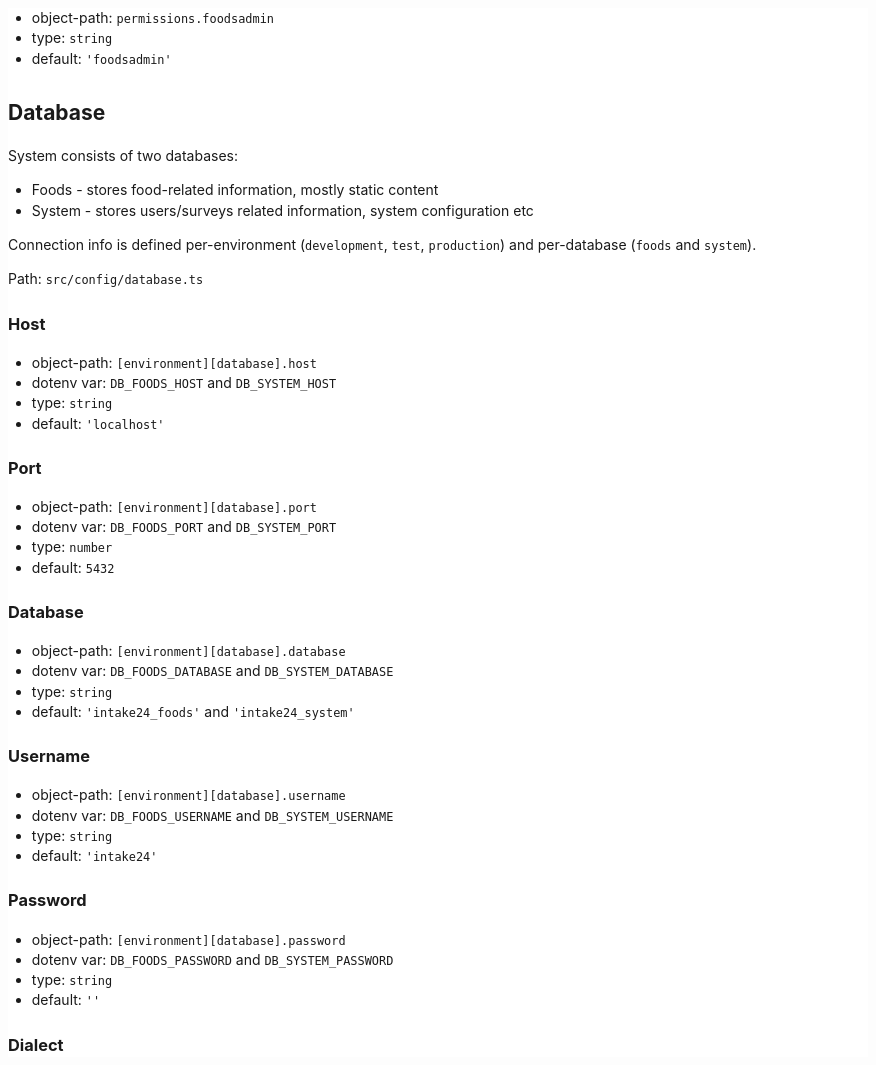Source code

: * object-path: `permissions.foodsadmin`
* type: `string`
* default: `'foodsadmin'`

## Database

System consists of two databases:

* Foods - stores food-related information, mostly static content
* System - stores users/surveys related information, system configuration etc

Connection info is defined per-environment (`development`, `test`, `production`) and per-database (`foods` and `system`).

Path: `src/config/database.ts`

### Host

* object-path: `[environment][database].host`
* dotenv var: `DB_FOODS_HOST` and `DB_SYSTEM_HOST`
* type: `string`
* default: `'localhost'`

### Port

* object-path: `[environment][database].port`
* dotenv var: `DB_FOODS_PORT` and `DB_SYSTEM_PORT`
* type: `number`
* default: `5432`

### Database

* object-path: `[environment][database].database`
* dotenv var: `DB_FOODS_DATABASE` and `DB_SYSTEM_DATABASE`
* type: `string`
* default: `'intake24_foods'` and `'intake24_system'`

### Username

* object-path: `[environment][database].username`
* dotenv var: `DB_FOODS_USERNAME` and `DB_SYSTEM_USERNAME`
* type: `string`
* default: `'intake24'`

### Password

* object-path: `[environment][database].password`
* dotenv var: `DB_FOODS_PASSWORD` and `DB_SYSTEM_PASSWORD`
* type: `string`
* default: `''`

### Dialect
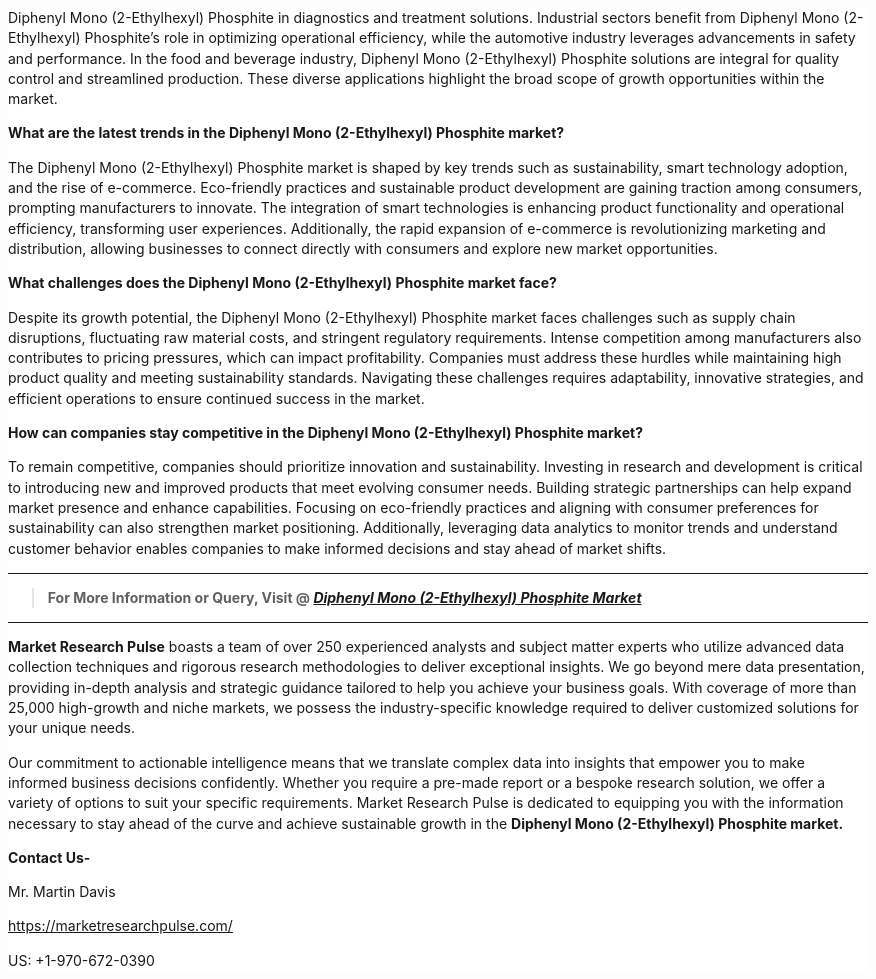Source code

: Diphenyl Mono (2-Ethylhexyl) Phosphite in diagnostics and treatment solutions. Industrial sectors benefit from Diphenyl Mono (2-Ethylhexyl) Phosphite&rsquo;s role in optimizing operational efficiency, while the automotive industry leverages advancements in safety and performance. In the food and beverage industry, Diphenyl Mono (2-Ethylhexyl) Phosphite solutions are integral for quality control and streamlined production. These diverse applications highlight the broad scope of growth opportunities within the market.</p><p><strong>What are the latest trends in the Diphenyl Mono (2-Ethylhexyl) Phosphite market?</strong></p><p>The Diphenyl Mono (2-Ethylhexyl) Phosphite market is shaped by key trends such as sustainability, smart technology adoption, and the rise of e-commerce. Eco-friendly practices and sustainable product development are gaining traction among consumers, prompting manufacturers to innovate. The integration of smart technologies is enhancing product functionality and operational efficiency, transforming user experiences. Additionally, the rapid expansion of e-commerce is revolutionizing marketing and distribution, allowing businesses to connect directly with consumers and explore new market opportunities.</p><p><strong>What challenges does the Diphenyl Mono (2-Ethylhexyl) Phosphite market face?</strong></p><p>Despite its growth potential, the Diphenyl Mono (2-Ethylhexyl) Phosphite market faces challenges such as supply chain disruptions, fluctuating raw material costs, and stringent regulatory requirements. Intense competition among manufacturers also contributes to pricing pressures, which can impact profitability. Companies must address these hurdles while maintaining high product quality and meeting sustainability standards. Navigating these challenges requires adaptability, innovative strategies, and efficient operations to ensure continued success in the market.</p><p><strong>How can companies stay competitive in the Diphenyl Mono (2-Ethylhexyl) Phosphite market?</strong></p><p>To remain competitive, companies should prioritize innovation and sustainability. Investing in research and development is critical to introducing new and improved products that meet evolving consumer needs. Building strategic partnerships can help expand market presence and enhance capabilities. Focusing on eco-friendly practices and aligning with consumer preferences for sustainability can also strengthen market positioning. Additionally, leveraging data analytics to monitor trends and understand customer behavior enables companies to make informed decisions and stay ahead of market shifts.</p><hr /><blockquote><p><strong>For More Information or Query, Visit @&nbsp;<em><a href="https://marketresearchpulse.com/report/125461/diphenyl-mono-2-ethylhexyl-phosphite-market?utm_source=Linkedin&utm_medium=019">Diphenyl Mono (2-Ethylhexyl) Phosphite Market</a></em></strong></p></blockquote><hr /><p><strong>Market Research Pulse</strong> boasts a team of over 250 experienced analysts and subject matter experts who utilize advanced data collection techniques and rigorous research methodologies to deliver exceptional insights. We go beyond mere data presentation, providing in-depth analysis and strategic guidance tailored to help you achieve your business goals. With coverage of more than 25,000 high-growth and niche markets, we possess the industry-specific knowledge required to deliver customized solutions for your unique needs.</p><p>Our commitment to actionable intelligence means that we translate complex data into insights that empower you to make informed business decisions confidently. Whether you require a pre-made report or a bespoke research solution, we offer a variety of options to suit your specific requirements. Market Research Pulse is dedicated to equipping you with the information necessary to stay ahead of the curve and achieve sustainable growth in the <strong>Diphenyl Mono (2-Ethylhexyl) Phosphite market.</strong></p><p><strong>Contact Us-</strong></p><p>Mr. Martin Davis</p><p>https://marketresearchpulse.com/</p><p>US: +1-970-672-0390</p>
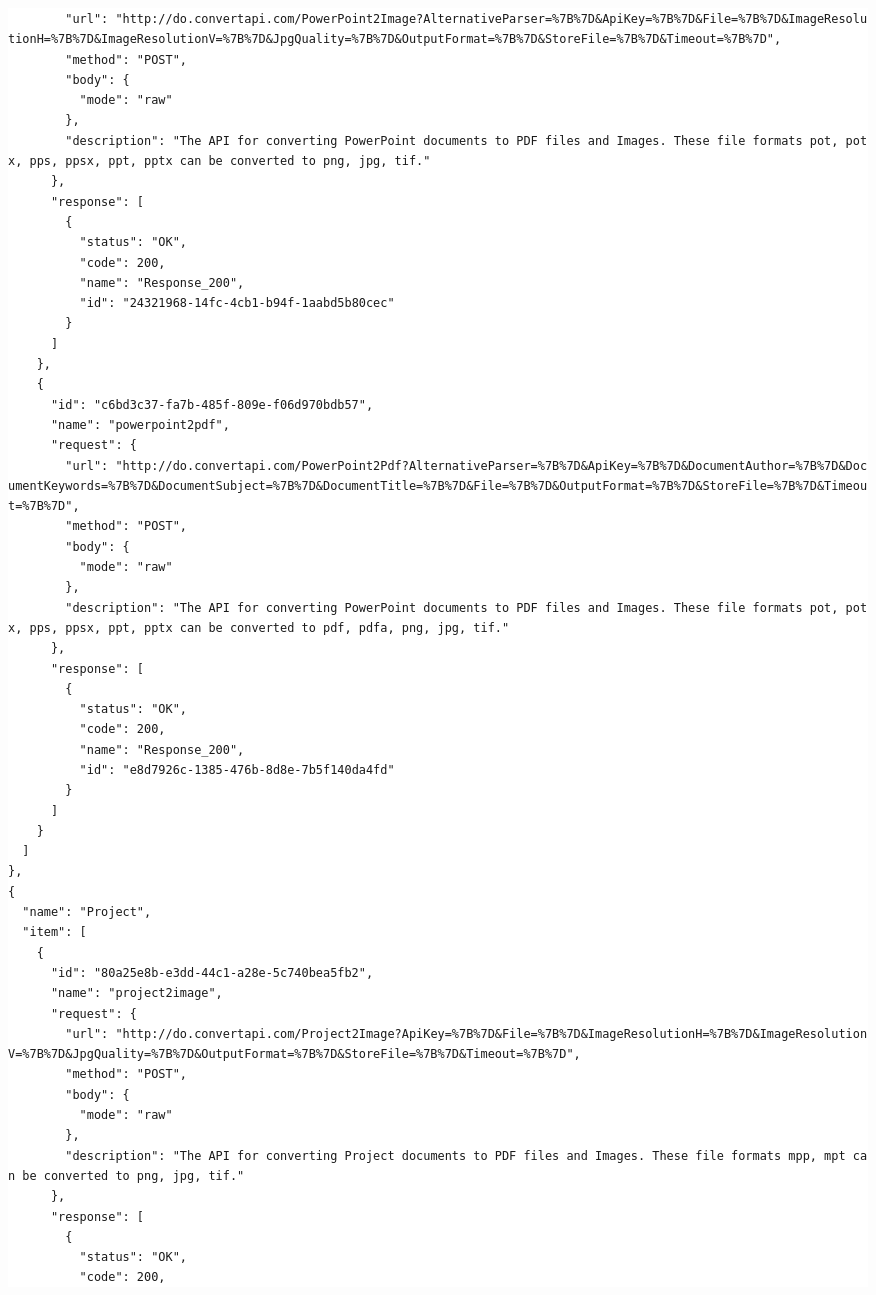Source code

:             "url": "http://do.convertapi.com/PowerPoint2Image?AlternativeParser=%7B%7D&ApiKey=%7B%7D&File=%7B%7D&ImageResolutionH=%7B%7D&ImageResolutionV=%7B%7D&JpgQuality=%7B%7D&OutputFormat=%7B%7D&StoreFile=%7B%7D&Timeout=%7B%7D",
            "method": "POST",
            "body": {
              "mode": "raw"
            },
            "description": "The API for converting PowerPoint documents to PDF files and Images. These file formats pot, potx, pps, ppsx, ppt, pptx can be converted to png, jpg, tif."
          },
          "response": [
            {
              "status": "OK",
              "code": 200,
              "name": "Response_200",
              "id": "24321968-14fc-4cb1-b94f-1aabd5b80cec"
            }
          ]
        },
        {
          "id": "c6bd3c37-fa7b-485f-809e-f06d970bdb57",
          "name": "powerpoint2pdf",
          "request": {
            "url": "http://do.convertapi.com/PowerPoint2Pdf?AlternativeParser=%7B%7D&ApiKey=%7B%7D&DocumentAuthor=%7B%7D&DocumentKeywords=%7B%7D&DocumentSubject=%7B%7D&DocumentTitle=%7B%7D&File=%7B%7D&OutputFormat=%7B%7D&StoreFile=%7B%7D&Timeout=%7B%7D",
            "method": "POST",
            "body": {
              "mode": "raw"
            },
            "description": "The API for converting PowerPoint documents to PDF files and Images. These file formats pot, potx, pps, ppsx, ppt, pptx can be converted to pdf, pdfa, png, jpg, tif."
          },
          "response": [
            {
              "status": "OK",
              "code": 200,
              "name": "Response_200",
              "id": "e8d7926c-1385-476b-8d8e-7b5f140da4fd"
            }
          ]
        }
      ]
    },
    {
      "name": "Project",
      "item": [
        {
          "id": "80a25e8b-e3dd-44c1-a28e-5c740bea5fb2",
          "name": "project2image",
          "request": {
            "url": "http://do.convertapi.com/Project2Image?ApiKey=%7B%7D&File=%7B%7D&ImageResolutionH=%7B%7D&ImageResolutionV=%7B%7D&JpgQuality=%7B%7D&OutputFormat=%7B%7D&StoreFile=%7B%7D&Timeout=%7B%7D",
            "method": "POST",
            "body": {
              "mode": "raw"
            },
            "description": "The API for converting Project documents to PDF files and Images. These file formats mpp, mpt can be converted to png, jpg, tif."
          },
          "response": [
            {
              "status": "OK",
              "code": 200,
● ● ● ● ●
What you should do: Rewrite every line of the source text in the entries above as a Markdown table with the columns Row and Line. Number the rows in order, skip blank lines, and leave the pictures out.

Answer area:
| Row | Line |
|---|---|
| 1 | Source code |
| 2 | : * object-path: `permissions.foodsadmin` |
| 3 | * type: `string` |
| 4 | * default: `'foodsadmin'` |
| 5 | ## Database |
| 6 | System consists of two databases: |
| 7 | * Foods - stores food-related information, mostly static content |
| 8 | * System - stores users/surveys related information, system configuration etc |
| 9 | Connection info is defined per-environment (`development`, `test`, `production`) and per-database (`foods` and `system`). |
| 10 | Path: `src/config/database.ts` |
| 11 | ### Host |
| 12 | * object-path: `[environment][database].host` |
| 13 | * dotenv var: `DB_FOODS_HOST` and `DB_SYSTEM_HOST` |
| 14 | * type: `string` |
| 15 | * default: `'localhost'` |
| 16 | ### Port |
| 17 | * object-path: `[environment][database].port` |
| 18 | * dotenv var: `DB_FOODS_PORT` and `DB_SYSTEM_PORT` |
| 19 | * type: `number` |
| 20 | * default: `5432` |
| 21 | ### Database |
| 22 | * object-path: `[environment][database].database` |
| 23 | * dotenv var: `DB_FOODS_DATABASE` and `DB_SYSTEM_DATABASE` |
| 24 | * type: `string` |
| 25 | * default: `'intake24_foods'` and `'intake24_system'` |
| 26 | ### Username |
| 27 | * object-path: `[environment][database].username` |
| 28 | * dotenv var: `DB_FOODS_USERNAME` and `DB_SYSTEM_USERNAME` |
| 29 | * type: `string` |
| 30 | * default: `'intake24'` |
| 31 | ### Password |
| 32 | * object-path: `[environment][database].password` |
| 33 | * dotenv var: `DB_FOODS_PASSWORD` and `DB_SYSTEM_PASSWORD` |
| 34 | * type: `string` |
| 35 | * default: `''` |
| 36 | ### Dialect |
| 37 | Source code |
| 38 | : Diphenyl Mono (2-Ethylhexyl) Phosphite in diagnostics and treatment solutions. Industrial sectors benefit from Diphenyl Mono (2-Ethylhexyl) Phosphite&rsquo;s role in optimizing operational efficiency, while the automotive industry leverages advancements in safety and performance. In the food and beverage industry, Diphenyl Mono (2-Ethylhexyl) Phosphite solutions are integral for quality control and streamlined production. These diverse applications highlight the broad scope of growth opportunities within the market.</p><p><strong>What are the latest trends in the Diphenyl Mono (2-Ethylhexyl) Phosphite market?</strong></p><p>The Diphenyl Mono (2-Ethylhexyl) Phosphite market is shaped by key trends such as sustainability, smart technology adoption, and the rise of e-commerce. Eco-friendly practices and sustainable product development are gaining traction among consumers, prompting manufacturers to innovate. The integration of smart technologies is enhancing product functionality and operational efficiency, transforming user experiences. Additionally, the rapid expansion of e-commerce is revolutionizing marketing and distribution, allowing businesses to connect directly with consumers and explore new market opportunities.</p><p><strong>What challenges does the Diphenyl Mono (2-Ethylhexyl) Phosphite market face?</strong></p><p>Despite its growth potential, the Diphenyl Mono (2-Ethylhexyl) Phosphite market faces challenges such as supply chain disruptions, fluctuating raw material costs, and stringent regulatory requirements. Intense competition among manufacturers also contributes to pricing pressures, which can impact profitability. Companies must address these hurdles while maintaining high product quality and meeting sustainability standards. Navigating these challenges requires adaptability, innovative strategies, and efficient operations to ensure continued success in the market.</p><p><strong>How can companies stay competitive in the Diphenyl Mono (2-Ethylhexyl) Phosphite market?</strong></p><p>To remain competitive, companies should prioritize innovation and sustainability. Investing in research and development is critical to introducing new and improved products that meet evolving consumer needs. Building strategic partnerships can help expand market presence and enhance capabilities. Focusing on eco-friendly practices and aligning with consumer preferences for sustainability can also strengthen market positioning. Additionally, leveraging data analytics to monitor trends and understand customer behavior enables companies to make informed decisions and stay ahead of market shifts.</p><hr /><blockquote><p><strong>For More Information or Query, Visit @&nbsp;<em><a href="https://marketresearchpulse.com/report/125461/diphenyl-mono-2-ethylhexyl-phosphite-market?utm_source=Linkedin&utm_medium=019">Diphenyl Mono (2-Ethylhexyl) Phosphite Market</a></em></strong></p></blockquote><hr /><p><strong>Market Research Pulse</strong> boasts a team of over 250 experienced analysts and subject matter experts who utilize advanced data collection techniques and rigorous research methodologies to deliver exceptional insights. We go beyond mere data presentation, providing in-depth analysis and strategic guidance tailored to help you achieve your business goals. With coverage of more than 25,000 high-growth and niche markets, we possess the industry-specific knowledge required to deliver customized solutions for your unique needs.</p><p>Our commitment to actionable intelligence means that we translate complex data into insights that empower you to make informed business decisions confidently. Whether you require a pre-made report or a bespoke research solution, we offer a variety of options to suit your specific requirements. Market Research Pulse is dedicated to equipping you with the information necessary to stay ahead of the curve and achieve sustainable growth in the <strong>Diphenyl Mono (2-Ethylhexyl) Phosphite market.</strong></p><p><strong>Contact Us-</strong></p><p>Mr. Martin Davis</p><p>https://marketresearchpulse.com/</p><p>US: +1-970-672-0390</p> |
| 39 | Source code |
| 40 | :             "url": "http://do.convertapi.com/PowerPoint2Image?AlternativeParser=%7B%7D&ApiKey=%7B%7D&File=%7B%7D&ImageResolutionH=%7B%7D&ImageResolutionV=%7B%7D&JpgQuality=%7B%7D&OutputFormat=%7B%7D&StoreFile=%7B%7D&Timeout=%7B%7D", |
| 41 |             "method": "POST", |
| 42 |             "body": { |
| 43 |               "mode": "raw" |
| 44 |             }, |
| 45 |             "description": "The API for converting PowerPoint documents to PDF files and Images. These file formats pot, potx, pps, ppsx, ppt, pptx can be converted to png, jpg, tif." |
| 46 |           }, |
| 47 |           "response": [ |
| 48 |             { |
| 49 |               "status": "OK", |
| 50 |               "code": 200, |
| 51 |               "name": "Response_200", |
| 52 |               "id": "24321968-14fc-4cb1-b94f-1aabd5b80cec" |
| 53 |             } |
| 54 |           ] |
| 55 |         }, |
| 56 |         { |
| 57 |           "id": "c6bd3c37-fa7b-485f-809e-f06d970bdb57", |
| 58 |           "name": "powerpoint2pdf", |
| 59 |           "request": { |
| 60 |             "url": "http://do.convertapi.com/PowerPoint2Pdf?AlternativeParser=%7B%7D&ApiKey=%7B%7D&DocumentAuthor=%7B%7D&DocumentKeywords=%7B%7D&DocumentSubject=%7B%7D&DocumentTitle=%7B%7D&File=%7B%7D&OutputFormat=%7B%7D&StoreFile=%7B%7D&Timeout=%7B%7D", |
| 61 |             "method": "POST", |
| 62 |             "body": { |
| 63 |               "mode": "raw" |
| 64 |             }, |
| 65 |             "description": "The API for converting PowerPoint documents to PDF files and Images. These file formats pot, potx, pps, ppsx, ppt, pptx can be converted to pdf, pdfa, png, jpg, tif." |
| 66 |           }, |
| 67 |           "response": [ |
| 68 |             { |
| 69 |               "status": "OK", |
| 70 |               "code": 200, |
| 71 |               "name": "Response_200", |
| 72 |               "id": "e8d7926c-1385-476b-8d8e-7b5f140da4fd" |
| 73 |             } |
| 74 |           ] |
| 75 |         } |
| 76 |       ] |
| 77 |     }, |
| 78 |     { |
| 79 |       "name": "Project", |
| 80 |       "item": [ |
| 81 |         { |
| 82 |           "id": "80a25e8b-e3dd-44c1-a28e-5c740bea5fb2", |
| 83 |           "name": "project2image", |
| 84 |           "request": { |
| 85 |             "url": "http://do.convertapi.com/Project2Image?ApiKey=%7B%7D&File=%7B%7D&ImageResolutionH=%7B%7D&ImageResolutionV=%7B%7D&JpgQuality=%7B%7D&OutputFormat=%7B%7D&StoreFile=%7B%7D&Timeout=%7B%7D", |
| 86 |             "method": "POST", |
| 87 |             "body": { |
| 88 |               "mode": "raw" |
| 89 |             }, |
| 90 |             "description": "The API for converting Project documents to PDF files and Images. These file formats mpp, mpt can be converted to png, jpg, tif." |
| 91 |           }, |
| 92 |           "response": [ |
| 93 |             { |
| 94 |               "status": "OK", |
| 95 |               "code": 200, |